[EXCERPT PROVIDED]
"""
The reversal question
Picture any process in which a thermodynamic system moves from an initial state $i$ to a final state $f$, absorbing heat $Q$ from its surroundings and doing work $W$ on them. NCERT poses one sharp question: can we reverse this process and bring both the system and the surroundings back to their initial states with no other effect anywhere in the universe? Experience says no — for most processes in nature, the answer is a flat refusal.
The base of a vessel taken off an oven is hotter than its rim; heat flows from base to rim until the whole vessel is at one temperature, but a part of it will never cool itself spontaneously to re-heat the base. Cooking gas leaking from a cylinder diffuses through the room; it will not gather itself back into the cylinder. A blade stirred in a liquid warms it; the liquid will not spontaneously spin the blade back. Each of these runs one way only. The Second Law of Thermodynamics is precisely the statement that forbids the reverse. This one-directionality is what the words "reversible" and "irreversible" pin down.
Quasi-static — the slow-motion idealisation
Before reversibility can be defined, the system must always have a well-defined state. When the external pressure on a piston is reduced suddenly, the piston accelerates outward and the gas passes through states that are not equilibrium states — they have no single well-defined pressure or temperature. The same happens when a finite temperature difference drives a rapid heat exchange. Such non-equilibrium states cannot be plotted as points and are awkward to handle.
To escape this, NCERT introduces the quasi-static process (literally "nearly static"): an idealised process so slow that at every stage the system stays in thermal and mechanical equilibrium with its surroundings. The external pressure differs from the system's pressure only infinitesimally; the reservoir temperature differs from the system's temperature only infinitesimally. The variables $P$, $V$, $T$ change so gradually that every intermediate stage is itself an equilibrium state. A quasi-static process is a hypothetical construct, but a process that is genuinely slow — no accelerated piston, no large temperature gradient — is a reasonable approximation to it.
"""
[PARTS OF THE EXERCISE]
**1)** Reproduce verbatim the part of the thermodynamics text that opens with the words containing "The reversal question" and closes with "a flat refusal.".
**2)** In the thermodynamics text, what is the literal meaning of the term "quasi-static"?

[DATA EXTRACT]
"""
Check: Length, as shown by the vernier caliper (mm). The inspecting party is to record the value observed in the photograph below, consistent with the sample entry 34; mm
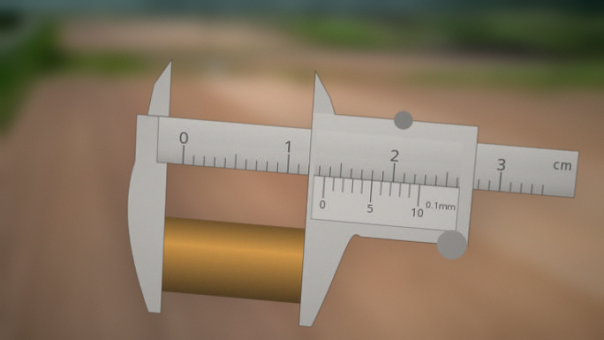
"""
[SOLVED TASKS]
**1)**
The reversal question
Picture any process in which a thermodynamic system moves from an initial state $i$ to a final state $f$, absorbing heat $Q$ from its surroundings and doing work $W$ on them. NCERT poses one sharp question: can we reverse this process and bring both the system and the surroundings back to their initial states with no other effect anywhere in the universe? Experience says no — for most processes in nature, the answer is a flat refusal.

**2)** Nearly static.